Here we are going to add a new table with airport information, and use this to make a map of flights.

  1. Read the airport location data into R, and add a table to your database.
airports <- read_csv(here::here("data","402312038_T_MASTER_CORD.csv")) %>%
  select(-X29)
copy_to(con, airports, "airports", 
  temporary = FALSE
)
  1. Plot the locations on a map. You should filter the airports to only the latest location. Airports sometimes move 🤭. An Open Street Map can be downloaded using the get_map() function in the ggmap package.
## [1] "airports"     "flights"      "sqlite_stat1" "sqlite_stat4"

  1. Now the fun part, lets take a day’s worth of flights, and plot all the flights. You will need to join the day of flights data with the airport locations, using both the origin and destination.

  1. Choose the two major carriers for your day of data, and make two separate maps of flights, one for each carrier. Compare and contrast the carrier flight patterns.

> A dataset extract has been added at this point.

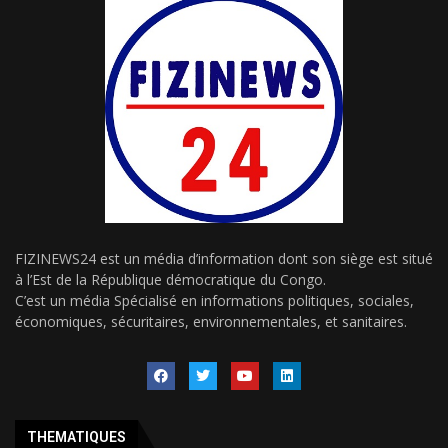
FIZINEWS24 est un média d’information dont son siège est situé
à l’Est de la République démocratique du Congo.
C’est un média Spécialisé en informations politiques, sociales,
économiques, sécuritaires, environnementales, et sanitaires.
THEMATIQUES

I chose Delta and Southwest. It looks a little like Delta has more of a hub system, and Southwest is more distributed, serving many more airports.

  1. ADVANCED: Now we are going to examine change in patterns over the course of a day. You will need to convert departure time into a standard time. Then break it into one of four categories: midnight-6am, 6am-noon, noon-6pm, 6pm-midnight. Using all the carriers again, make separate maps for each quarter of the day. Compare the traffic over these four time blocks.

There’s not a lot to see in four big groups like this. Its an exercise in working with time. And also in ordering the four groups appropriately.

  1. ADVANCED: Use the standardised times to follow the path of one plane during the day.